Within the records below, find each line that holds the string "many", then copy it.

(RECORDS SHOWN)

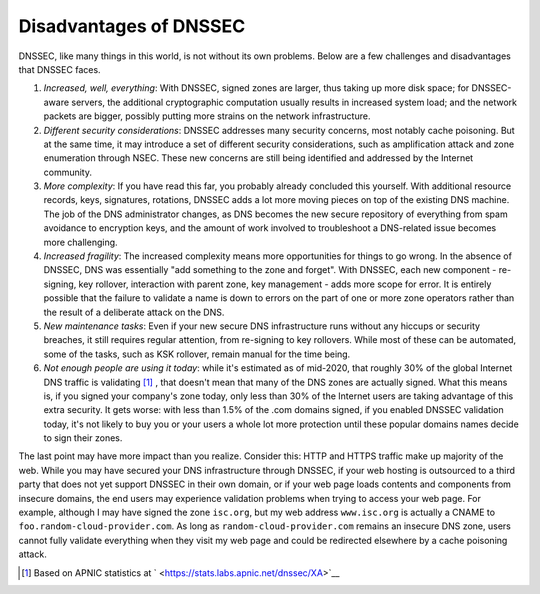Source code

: Disadvantages of DNSSEC
=======================

DNSSEC, like many things in this world, is not without its own problems.
Below are a few challenges and disadvantages that DNSSEC faces.

1. *Increased, well, everything*: With DNSSEC, signed zones are larger,
   thus taking up more disk space; for DNSSEC-aware servers, the
   additional cryptographic computation usually results in increased
   system load; and the network packets are bigger, possibly putting
   more strains on the network infrastructure.

2. *Different security considerations*: DNSSEC addresses many security
   concerns, most notably cache poisoning. But at the same time, it may
   introduce a set of different security considerations, such as
   amplification attack and zone enumeration through NSEC. These new
   concerns are still being identified and addressed by the Internet
   community.

3. *More complexity*: If you have read this far, you probably already
   concluded this yourself. With additional resource records, keys,
   signatures, rotations, DNSSEC adds a lot more moving pieces on top of
   the existing DNS machine. The job of the DNS administrator changes,
   as DNS becomes the new secure repository of everything from spam
   avoidance to encryption keys, and the amount of work involved to
   troubleshoot a DNS-related issue becomes more challenging.

4. *Increased fragility*: The increased complexity means more
   opportunities for things to go wrong. In the absence of DNSSEC, DNS
   was essentially "add something to the zone and forget". With DNSSEC,
   each new component - re-signing, key rollover, interaction with
   parent zone, key management - adds more scope for error. It is
   entirely possible that the failure to validate a name is down to
   errors on the part of one or more zone operators rather than the
   result of a deliberate attack on the DNS.

5. *New maintenance tasks*: Even if your new secure DNS infrastructure
   runs without any hiccups or security breaches, it still requires
   regular attention, from re-signing to key rollovers. While most of
   these can be automated, some of the tasks, such as KSK rollover,
   remain manual for the time being.

6. *Not enough people are using it today*: while it's estimated as of
   mid-2020, that roughly 30% of the global Internet DNS traffic is
   validating  [1]_ , that doesn't mean that many of the DNS zones are
   actually signed. What this means is, if you signed your company's
   zone today, only less than 30% of the Internet users are taking
   advantage of this extra security. It gets worse: with less than 1.5%
   of the .com domains signed, if you enabled DNSSEC validation today,
   it's not likely to buy you or your users a whole lot more protection
   until these popular domains names decide to sign their zones.

The last point may have more impact than you realize. Consider this:
HTTP and HTTPS traffic make up majority of the web. While you may have
secured your DNS infrastructure through DNSSEC, if your web hosting is
outsourced to a third party that does not yet support DNSSEC in their
own domain, or if your web page loads contents and components from
insecure domains, the end users may experience validation problems when
trying to access your web page. For example, although I may have signed
the zone ``isc.org``, but my web address ``www.isc.org`` is actually a
CNAME to ``foo.random-cloud-provider.com``. As long as
``random-cloud-provider.com`` remains an insecure DNS zone, users cannot
fully validate everything when they visit my web page and could be
redirected elsewhere by a cache poisoning attack.

.. [1]
   Based on APNIC statistics at
   ` <https://stats.labs.apnic.net/dnssec/XA>`__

(End RECORDS SHOWN)

TASK RESULT:
DNSSEC, like many things in this world, is not without its own problems.
2. *Different security considerations*: DNSSEC addresses many security
   validating  [1]_ , that doesn't mean that many of the DNS zones are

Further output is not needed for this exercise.